Although held in a different country every year, the Worlds always follows the same format. The race is the same distance as a Monument, anywhere from 250 to 275 kilometres, and it’s always held on a circuit of approximately fifteen kilometres. That’s a lot of laps. Some years the circuit is on rolling roads, others hilly, and occasionally it’s flat. This way all types of rider will, at some point in their career, find a Worlds that suits them. It’s one of the few one-day races where specialisation is not of such importance; all types of racer battle it out for the win.
The circuit in Ponferrada, north-west Spain, was, as usual, not particularly challenging. But this didn’t mean the race wasn’t. I knew some teams would want to make i
t difficult in order to thin the peloton down – and, sure enough, they did, which is when myself and Geraint Thomas were distanced (he, like me, had injured his hand a few weeks before, in a training crash). Like every Worlds, the speed increased with each and every lap in the second half of the race, whittling down the peloton in the process. As is usually the way, everybody awaited the final lap. This has become a monotonous annual display, and although the spectators may not particularly like this patience game it is, in fact, the surest way to stand any chance of success. Almost without exception those who move earlier than the last lap will fail. The whole race has become a competition in economy and efficiency, much like Milan–San Remo – he who does this best stands the most chance of being able to make the difference on the last lap, when it matters.
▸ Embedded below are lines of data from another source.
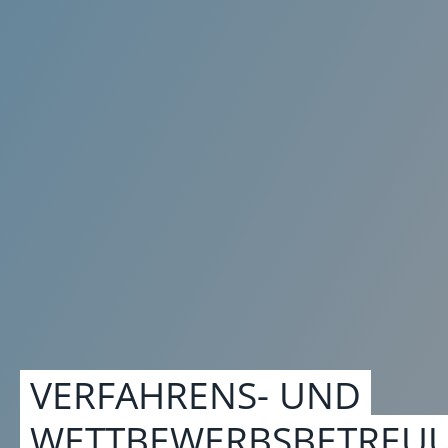
VERFAHRENS- UND
WETTBEWERBSBETREU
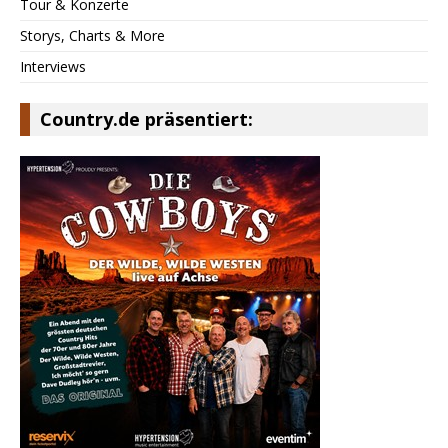
Tour & Konzerte
Storys, Charts & More
Interviews
Country.de präsentiert:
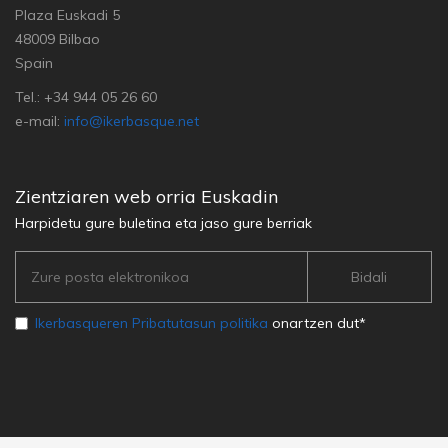
Plaza Euskadi 5
48009 Bilbao
Spain
Tel.: +34 944 05 26 60
e-mail:
info@ikerbasque.net
Zientziaren web orria Euskadin
Harpidetu gure buletina eta jaso gure berriak
Ikerbasqueren Pribatutasun politika
onartzen dut*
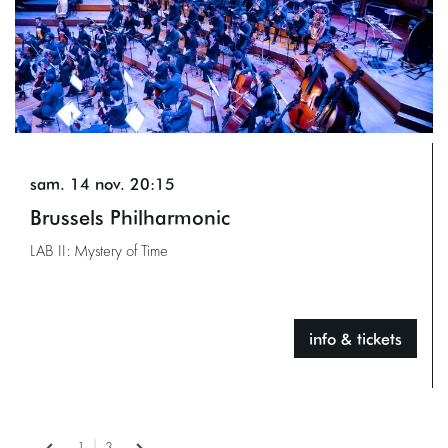
sam. 14 nov.
20:15
Brussels Philharmonic
LAB II: Mystery of Time
info & tickets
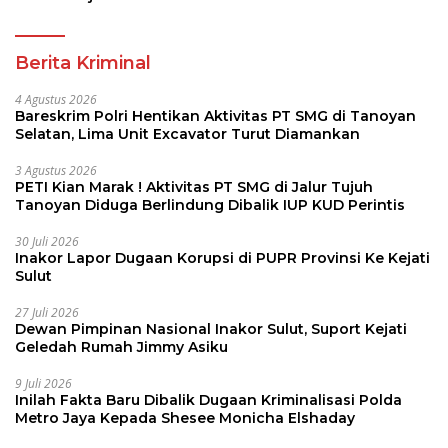
Berita Kriminal
4 Agustus 2026
Bareskrim Polri Hentikan Aktivitas PT SMG di Tanoyan
Selatan, Lima Unit Excavator Turut Diamankan
3 Agustus 2026
PETI Kian Marak ! Aktivitas PT SMG di Jalur Tujuh
Tanoyan Diduga Berlindung Dibalik IUP KUD Perintis
30 Juli 2026
Inakor Lapor Dugaan Korupsi di PUPR Provinsi Ke Kejati
Sulut
27 Juli 2026
Dewan Pimpinan Nasional Inakor Sulut, Suport Kejati
Geledah Rumah Jimmy Asiku
9 Juli 2026
Inilah Fakta Baru Dibalik Dugaan Kriminalisasi Polda
Metro Jaya Kepada Shesee Monicha Elshaday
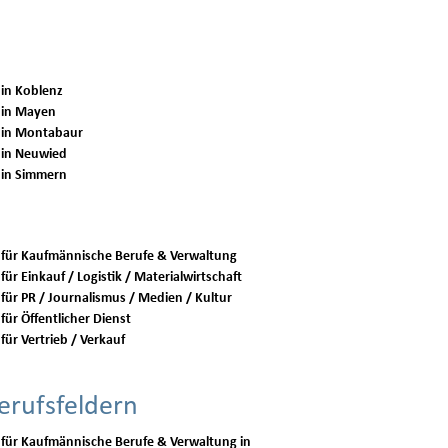
 in Koblenz
 in Mayen
 in Montabaur
 in Neuwied
 in Simmern
 für Kaufmännische Berufe & Verwaltung
für Einkauf / Logistik / Materialwirtschaft
 für PR / Journalismus / Medien / Kultur
für Öffentlicher Dienst
für Vertrieb / Verkauf
erufsfeldern
 für Kaufmännische Berufe & Verwaltung in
I wasn’t able to offer much in the race – the only thing I brought to the team was the ability to predict other teams’ tactics and the general organisation and motivation of our team on the road. With absolute precision I called exactly which lap the Italians would launch an offensive, the guys paid heed to this and were at the front ready when it happened. I would have loved to have been able to race in the final and help Ben Swift, Pete Kennaugh and Luke Rowe, who all rode superbly, but I wasn’t able.